Playing with functions of positive type, classical and quantum

TL;DR

This paper explores functions of positive type in classical and quantum contexts, linking them to phase-space representations of states and introducing classical-quantum semigroups with implications for quantum dynamics.

Contribution

It introduces a unified framework for classical and quantum functions of positive type and develops classical-quantum semigroups with physical relevance.

Findings

Functions of positive type correspond to classical and quantum states via Fourier transforms.

Quantum positive type functions relate to Wigner distributions through a quantum Bochner theorem.

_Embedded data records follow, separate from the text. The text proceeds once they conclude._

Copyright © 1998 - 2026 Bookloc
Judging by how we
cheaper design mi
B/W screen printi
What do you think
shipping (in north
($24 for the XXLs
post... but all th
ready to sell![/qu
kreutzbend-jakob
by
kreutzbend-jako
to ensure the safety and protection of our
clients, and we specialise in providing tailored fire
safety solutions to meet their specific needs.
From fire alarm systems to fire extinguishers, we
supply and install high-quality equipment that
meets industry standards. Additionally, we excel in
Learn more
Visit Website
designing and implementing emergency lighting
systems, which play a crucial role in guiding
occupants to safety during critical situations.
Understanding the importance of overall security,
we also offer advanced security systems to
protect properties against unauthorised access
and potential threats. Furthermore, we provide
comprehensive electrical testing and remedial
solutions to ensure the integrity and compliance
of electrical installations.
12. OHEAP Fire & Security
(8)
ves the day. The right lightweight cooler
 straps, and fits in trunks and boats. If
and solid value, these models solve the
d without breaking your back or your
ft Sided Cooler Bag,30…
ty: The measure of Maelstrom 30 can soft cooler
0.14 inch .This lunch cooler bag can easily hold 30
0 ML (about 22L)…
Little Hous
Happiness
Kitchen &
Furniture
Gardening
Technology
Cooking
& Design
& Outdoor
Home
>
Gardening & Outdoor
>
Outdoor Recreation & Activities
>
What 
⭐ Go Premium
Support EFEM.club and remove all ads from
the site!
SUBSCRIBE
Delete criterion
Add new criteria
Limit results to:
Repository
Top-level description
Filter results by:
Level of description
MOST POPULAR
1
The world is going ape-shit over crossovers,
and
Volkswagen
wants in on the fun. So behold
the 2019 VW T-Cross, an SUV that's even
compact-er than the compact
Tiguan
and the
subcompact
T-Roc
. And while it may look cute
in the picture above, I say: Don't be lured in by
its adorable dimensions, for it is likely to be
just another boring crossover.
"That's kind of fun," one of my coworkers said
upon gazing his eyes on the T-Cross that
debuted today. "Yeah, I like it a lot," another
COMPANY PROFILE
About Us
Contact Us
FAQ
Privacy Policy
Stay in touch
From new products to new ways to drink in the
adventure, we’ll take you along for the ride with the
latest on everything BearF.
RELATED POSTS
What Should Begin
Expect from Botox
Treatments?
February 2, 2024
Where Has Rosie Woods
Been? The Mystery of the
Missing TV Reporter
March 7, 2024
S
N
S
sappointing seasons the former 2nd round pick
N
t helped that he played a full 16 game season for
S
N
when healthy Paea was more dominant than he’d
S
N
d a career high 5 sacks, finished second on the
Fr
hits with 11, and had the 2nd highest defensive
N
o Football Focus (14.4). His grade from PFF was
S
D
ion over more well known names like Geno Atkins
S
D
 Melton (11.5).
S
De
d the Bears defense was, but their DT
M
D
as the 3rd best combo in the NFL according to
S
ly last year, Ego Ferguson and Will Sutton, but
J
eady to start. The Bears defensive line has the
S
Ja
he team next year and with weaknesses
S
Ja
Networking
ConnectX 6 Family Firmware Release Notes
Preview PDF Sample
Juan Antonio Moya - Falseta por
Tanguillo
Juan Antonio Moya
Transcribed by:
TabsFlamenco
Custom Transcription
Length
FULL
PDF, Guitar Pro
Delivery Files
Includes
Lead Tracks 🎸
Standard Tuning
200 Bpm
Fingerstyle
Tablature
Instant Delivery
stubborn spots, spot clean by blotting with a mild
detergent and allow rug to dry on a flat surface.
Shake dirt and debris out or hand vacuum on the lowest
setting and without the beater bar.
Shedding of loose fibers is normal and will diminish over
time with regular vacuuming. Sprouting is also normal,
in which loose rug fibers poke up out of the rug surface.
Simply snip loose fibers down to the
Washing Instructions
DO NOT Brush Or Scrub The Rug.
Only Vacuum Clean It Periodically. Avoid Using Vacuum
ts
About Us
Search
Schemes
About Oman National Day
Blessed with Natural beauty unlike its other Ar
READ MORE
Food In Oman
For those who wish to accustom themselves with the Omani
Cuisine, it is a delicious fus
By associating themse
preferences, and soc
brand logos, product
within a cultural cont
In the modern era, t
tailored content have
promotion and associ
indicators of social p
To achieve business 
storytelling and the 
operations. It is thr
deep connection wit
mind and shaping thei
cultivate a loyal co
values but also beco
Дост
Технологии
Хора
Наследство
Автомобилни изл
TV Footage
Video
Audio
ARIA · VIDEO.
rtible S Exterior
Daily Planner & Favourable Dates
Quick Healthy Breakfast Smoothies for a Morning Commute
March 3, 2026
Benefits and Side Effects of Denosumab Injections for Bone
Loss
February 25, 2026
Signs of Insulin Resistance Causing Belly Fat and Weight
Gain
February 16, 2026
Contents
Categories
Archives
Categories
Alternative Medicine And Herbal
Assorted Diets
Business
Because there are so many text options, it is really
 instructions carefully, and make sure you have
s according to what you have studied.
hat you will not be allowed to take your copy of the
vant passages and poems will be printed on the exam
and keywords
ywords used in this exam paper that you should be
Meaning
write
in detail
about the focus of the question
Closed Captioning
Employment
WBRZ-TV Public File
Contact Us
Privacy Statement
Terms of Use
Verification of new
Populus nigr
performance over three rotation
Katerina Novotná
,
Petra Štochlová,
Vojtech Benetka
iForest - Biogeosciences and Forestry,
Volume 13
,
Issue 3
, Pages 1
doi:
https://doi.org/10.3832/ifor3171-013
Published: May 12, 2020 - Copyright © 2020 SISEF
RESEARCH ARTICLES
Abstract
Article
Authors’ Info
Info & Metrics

Classical-quantum semigroups model quantum dynamics influenced by classical noise.

Abstract

A function of positive type can be defined as a positive functional on a convolution algebra of a locally compact group. In the case where the group is abelian, by Bochner's theorem a function of positive type is, up to normalization, the Fourier transform of a probability measure. Therefore, considering the group of translations on phase space, a suitably normalized phase-space function of positive type can be regarded as a realization of a classical state. Thus, it may be called a function of classical positive type. Replacing the ordinary convolution on phase space with the twisted convolution, one obtains a noncommutative algebra of functions whose positive functionals we may call functions of quantum positive type. In fact, by a quantum version of Bochner's theorem, a continuous function of quantum positive type is, up to normalization, the (symplectic) Fourier transform of a Wigner quasi-probability distribution; hence, it can be regarded as a phase-space realization of a quantum state. Playing with functions of positive type, classical and quantum, one is led in a natural way to consider a class of semigroups of operators, the classical-quantum semigroups. The physical meaning of these mathematical objects is unveiled via quantization, so obtaining a class of quantum dynamical semigroups that, borrowing terminology from quantum information science, may be called classical-noise semigroups.